[[ Reading text open ]]

February 2016
“Smartphone” is the wrong name
Simply put, that thing is a computer, and it fits in the palm of your hand. It’s a palmtop.
Think about what smartphones do for a minute. Once, their primary purpose was to let you make and receive phone calls. Then came text messages. Then photos. Then, arbitrary programs.
For many people, phone calls are no longer the primary purpose of their smartphone. General purpose computing have taken over. We check our E-mail, organise our day, listen to music, play games… We have online stores full of programs.
This hasn’t happened to many otherwise similar devices. Most modern cars for instance have a couple general purpose chips in them. Autonomous cars will require even more potent computers. Yet they still have a single main purpose: getting you from A to B.
Smartphones no longer have a specific purpose. As such, their very name is obsolete, and should be changed to something like “palmtop computer”.
Why bother?
Naming has consequences. Behind the denotation of words (mostly their dictionary definition), are many connotations.
A brilliant example is “intellectual property”. Ostensibly, the term encompasses copyright, trademarks, and patents. But the term “property” draws our attention to the ownership of physical goods, which is dear to most western societies —of course it should be protected.
Imagine if we instead said “intellectual monopoly”. The term is technically more accurate, since copyright, trademarks, and patents, are all about granting the exclusive use of an expressive work, a name, or an idea. But most of us hate monopolies. We don’t want to protect them, we want to squish them.
The choice of a term can skew important debates in one’s favour. That makes it a potent propaganda tool. To counter it, you must check the accuracy of names —denotation and connotation.
“Smartphone” has the wrong connotation. It suggests your expensive brick is a phone first, and can do smart things second. It is not called a “computer” either, which allows a nice and clean separation. As a result, things that would never fly on the desktop was acclaimed on the smartphone.
For instance, picture Microsoft in 2001, after it got sued for bundling Internet Explorer with Windows. Imagine what would have happened if they sold Windows XP with an exclusive application store. Imagine that every program must be approved by Microsoft to run on XP, and they take a 30% cut. Oh, and no interpreter allowed.
They would have been sued into oblivion, lost half their customers, suffered one hell of a bad press. They could have sunk. Yet when Apple did exactly that to their new computer, the iPhone, few objected and customers flocked.
The consequences of the “smartphone” name are not just political. Palmtops suffer technical limitations as well. Few people to date have contemplated the idea that your palmtop could be your main computer. Canonical tried something to this effect with unity, but it doesn’t seem to have caught on (yet). I think this is worth exploring.

[[ Reading text closed ]]

### Tasks for this exercise
1) Put this sentence from the essay on the name "smartphone" into Spanish: "Smartphones no longer have a specific purpose."
2) Extend the essay on the name "smartphone" by writing what comes after its last sentence.
The records that come next are from a different source than the essay.

[[ Records shown open ]]

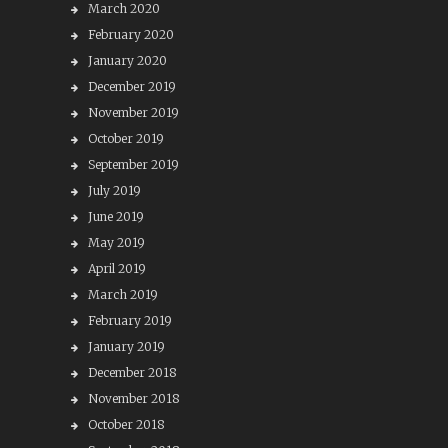
March 2020
February 2020
January 2020
December 2019
November 2019
October 2019
September 2019
July 2019
June 2019
May 2019
April 2019
March 2019
February 2019
January 2019
December 2018
November 2018
October 2018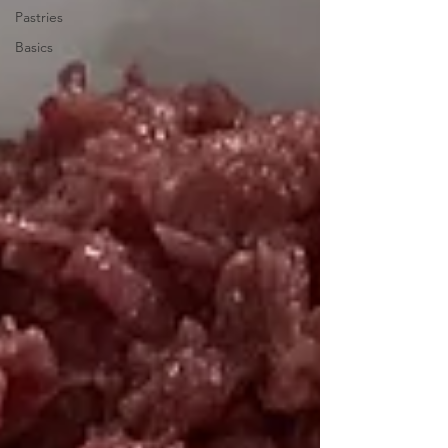
Pastries
Basics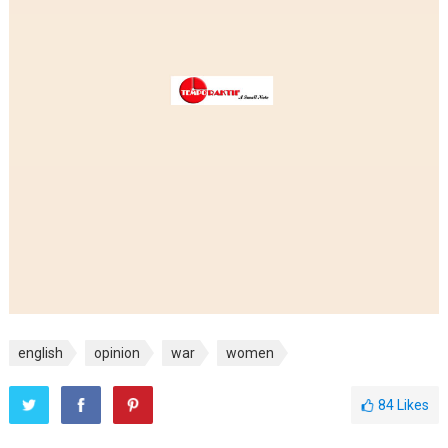
english
opinion
war
women
84
Likes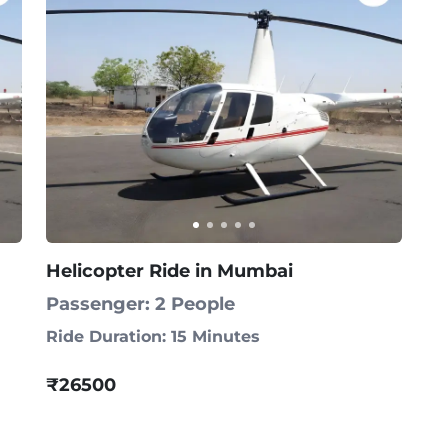
Helicopter Ride in Mumbai
Passenger: 2 People
Ride Duration: 15 Minutes
₹26500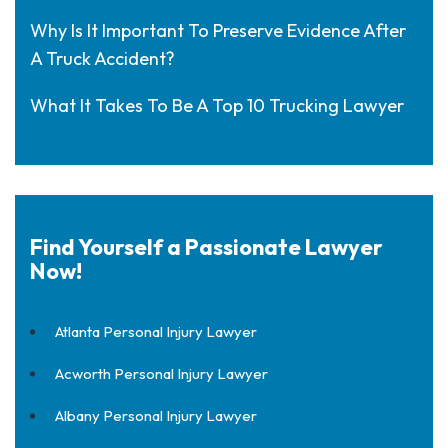
Why Is It Important To Preserve Evidence After
A Truck Accident?
What It Takes To Be A Top 10 Trucking Lawyer
Find Yourself a Passionate Lawyer
Now!
Atlanta Personal Injury Lawyer
Acworth Personal Injury Lawyer
Albany Personal Injury Lawyer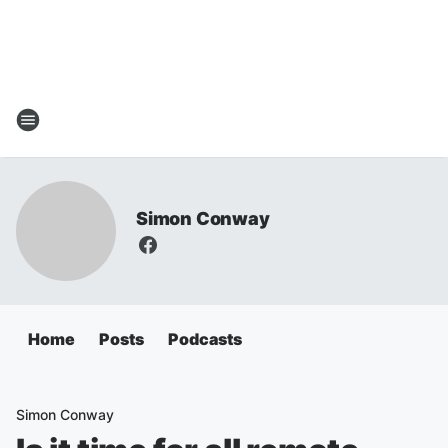
Simon Conway
Home
Posts
Podcasts
Simon Conway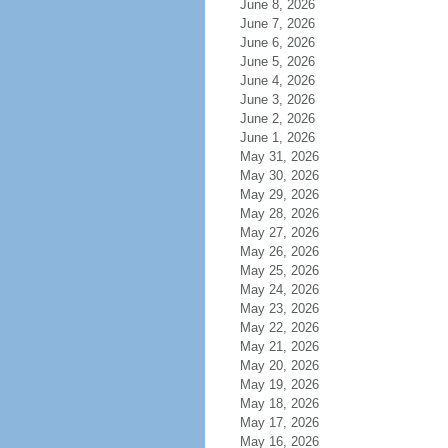
June 8, 2026
June 7, 2026
June 6, 2026
June 5, 2026
June 4, 2026
June 3, 2026
June 2, 2026
June 1, 2026
May 31, 2026
May 30, 2026
May 29, 2026
May 28, 2026
May 27, 2026
May 26, 2026
May 25, 2026
May 24, 2026
May 23, 2026
May 22, 2026
May 21, 2026
May 20, 2026
May 19, 2026
May 18, 2026
May 17, 2026
May 16, 2026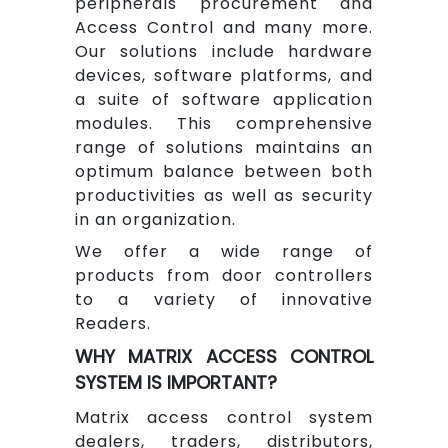
peripherals procurement and
Access Control and many more.
Our solutions include hardware
devices, software platforms, and
a suite of software application
modules. This comprehensive
range of solutions maintains an
optimum balance between both
productivities as well as security
in an organization.
We offer a wide range of
products from door controllers
to a variety of innovative
Readers.
WHY MATRIX ACCESS CONTROL
SYSTEM IS IMPORTANT?
Matrix access control system
dealers, traders, distributors,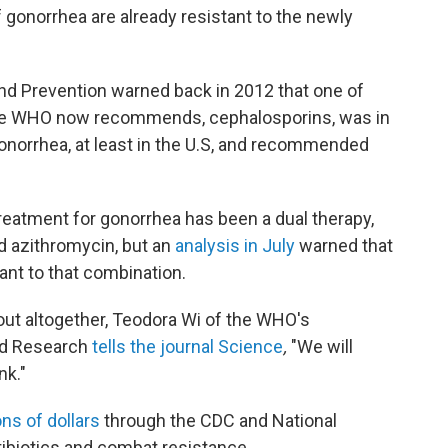
of gonorrhea are already resistant to the newly
and Prevention warned back in 2012 that one of
s the WHO now recommends, cephalosporins, was in
onorrhea, at least in the U.S, and recommended
eatment for gonorrhea has been a dual therapy,
nd azithromycin, but an
analysis in July
warned that
ant to that combination.
 out altogether, Teodora Wi of the WHO's
nd Research
tells the journal
Science
,
"We will
nk."
ns of dollars
through the CDC and National
tibiotics and combat resistance.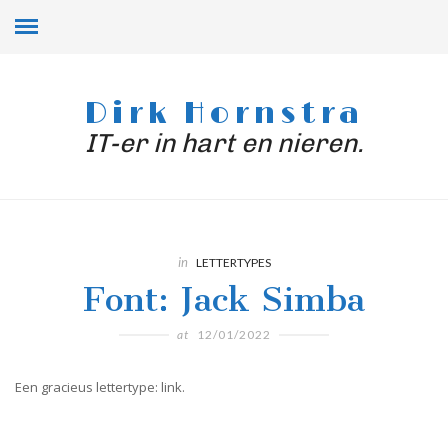
Dirk Hornstra
IT-er in hart en nieren.
in
LETTERTYPES
Font: Jack Simba
at
12/01/2022
Een gracieus lettertype: link.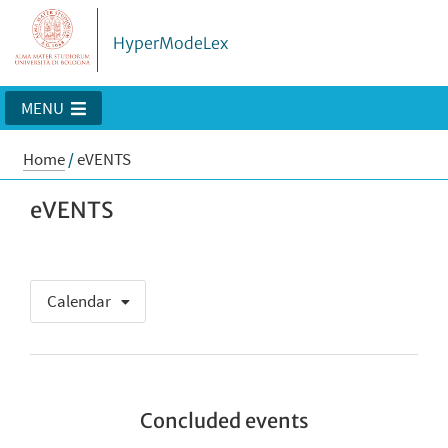
HyperModeLex
MENU
Home
/
eVENTS
eVENTS
Calendar
Concluded events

[[ Records shown closed ]]

### Answers provided
1) Los teléfonos inteligentes ya no tienen un propósito específico.

2)
Your computer in the palm of your hand
Imagine being able to carry your computer in your pocket. The small form factor is ideal for casual use while on the move, staying connected if you need to, and carry your whole computing environment wherever you go. No more synchronisation hassle to ruin your day.
On the other hand, the small screen and the limited touch interface prevent any serious work. When you settle at home or at work, you want at least a big screen, a mouse, and a keyboard. And speakers too, to watch videos or play games.
One simple solution is to dock your phone to some standard docking station or cable —just like professional laptops—. You don’t want to plug your screen, keyboard, and mouse separately. The palmtop should also switch to a “desktop mode” when plugged in, so you don’t have to suffer the touch based interface while you have a mouse.
Of course, with a few exceptions, current palmtops can’t be plugged into such a docking station, and don’t switch to a desktop mode when plugged to a big screen. They’re only “phones”, after all. Then there’s mass storage, which most palmtops lack —though with upcoming nand flash technology, they should be able to carry several terabytes soon.
Then there’s one hard limitation: CPU power.
Overcoming CPU weakness
There is an huge energy gap between palmtops and desktops. Batteries store little energy, and thermal dissipation is more difficult on a palmtop (no fan, tiny heat sinks). So palmtops are weaker than the desktops of their time.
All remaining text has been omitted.